Do I have any regrets? No. Well, maybe only one. I was a bit hasty in organizing our victory lunch. Lee, your ex-wife, was there, and Rachel, the girl friend (she’s not only going to get her jaw fixed, she’s going for a facelift, and a Ph.D. in media studies). Lee and I always wanted to learn Italian, so we’ll buy a villa on Capri (we chose one already, through an estate agent). You see, what we didn’t count on was that “accidental death” clause that includes self-defense and awards a double policy. We’ve well endowed every charity that remotely tugged on our heartstrings.

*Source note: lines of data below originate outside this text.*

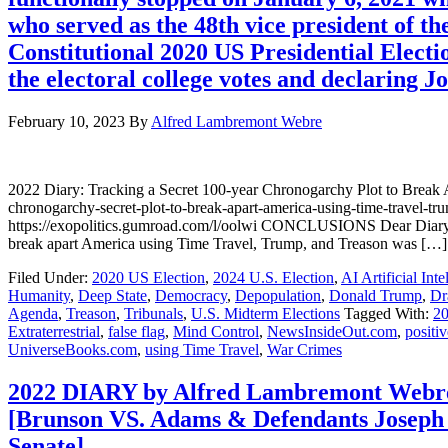
who served as the 48th vice president of th
Constitutional 2020 US Presidential Elect
the electoral college votes and declaring J
February 10, 2023
By
Alfred Lambremont Webre
2022 Diary: Tracking a Secret 100-year Chronogarchy Plot to Bre
chronogarchy-secret-plot-to-break-apart-america-using-time-trave
https://exopolitics.gumroad.com/l/oolwi CONCLUSIONS Dear Diary, T
break apart America using Time Travel, Trump, and Treason was […]
Filed Under:
2020 US Election
,
2024 U.S. Election
,
AI Artificial Inte
Humanity
,
Deep State
,
Democracy
,
Depopulation
,
Donald Trump
,
Dr
Agenda
,
Treason
,
Tribunals
,
U.S. Midterm Elections
Tagged With:
20
Extraterrestrial
,
false flag
,
Mind Control
,
NewsInsideOut.com
,
positiv
UniverseBooks.com
,
using Time Travel
,
War Crimes
2022 DIARY by Alfred Lambremont Webre 
[Brunson VS. Adams & Defendants Joseph 
Senate]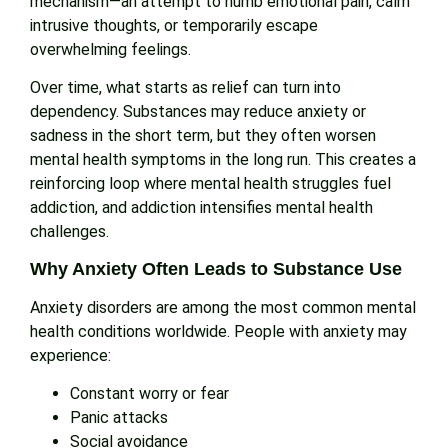
mechanism—an attempt to numb emotional pain, calm
intrusive thoughts, or temporarily escape
overwhelming feelings.
Over time, what starts as relief can turn into
dependency. Substances may reduce anxiety or
sadness in the short term, but they often worsen
mental health symptoms in the long run. This creates a
reinforcing loop where mental health struggles fuel
addiction, and addiction intensifies mental health
challenges.
Why Anxiety Often Leads to Substance Use
Anxiety disorders are among the most common mental
health conditions worldwide. People with anxiety may
experience:
Constant worry or fear
Panic attacks
Social avoidance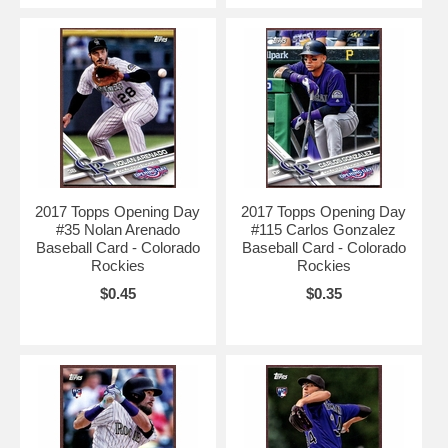
2017 Topps Opening Day
2017 Topps Opening Day
#35 Nolan Arenado
#115 Carlos Gonzalez
Baseball Card - Colorado
Baseball Card - Colorado
Rockies
Rockies
$0.45
$0.35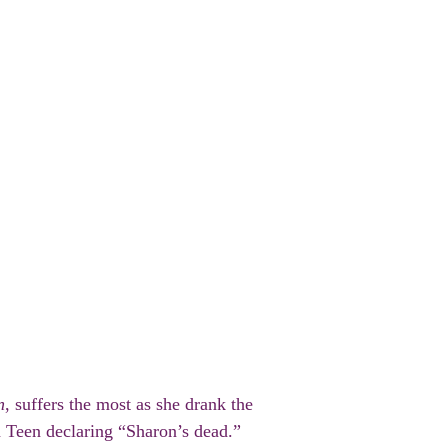
n
, suffers the most as she drank the
th Teen declaring “Sharon’s dead.”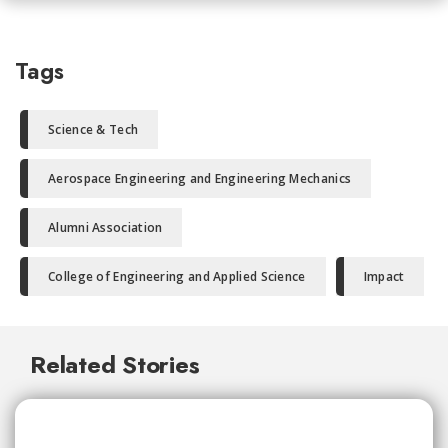
Tags
Science & Tech
Aerospace Engineering and Engineering Mechanics
Alumni Association
College of Engineering and Applied Science
Impact
Related Stories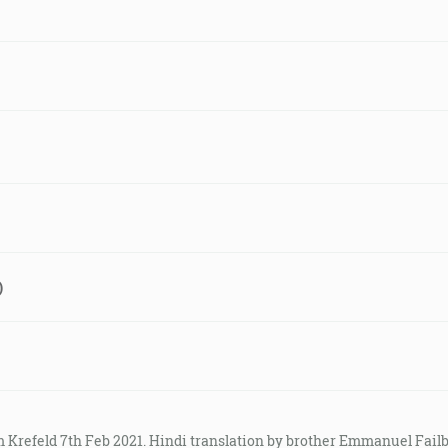
)
m Krefeld 7th Feb 2021. Hindi translation by brother Emmanuel Fail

I was a bit worried about being hasty with the luncheon. After all, we were supposed to have set eyes on each other only in court. And there we were, chatting away like old friends (after all, they’d seen me through bruises, and beatings, fixed me up-and sent me back). We were drinking champagne, high on the knowledge of total financial security for life, jubilant that we’d done it ourselves (we’d never had a conflict about the split either) when I saw her. That police officer, She was behind a pillar, lunching, in fact, with the sour-faced paramedic that had scooped up the gray matter around your head. I did something I’d never done before. I looked her straight in the eye and raised my champagne glass to her. She spotted me and her eyes swept with mounting recognition across the faces of my luncheon companions. I saw her process the whole thing; she seemed to freeze. But then slowly she turned her back (the whole time I was thinking about my research, double indemnity, double jeopardy, and insurance companies that are not mandated to recollect), and as she turned around I saw what was in her hand. A champagne glass, and she raised it toward me.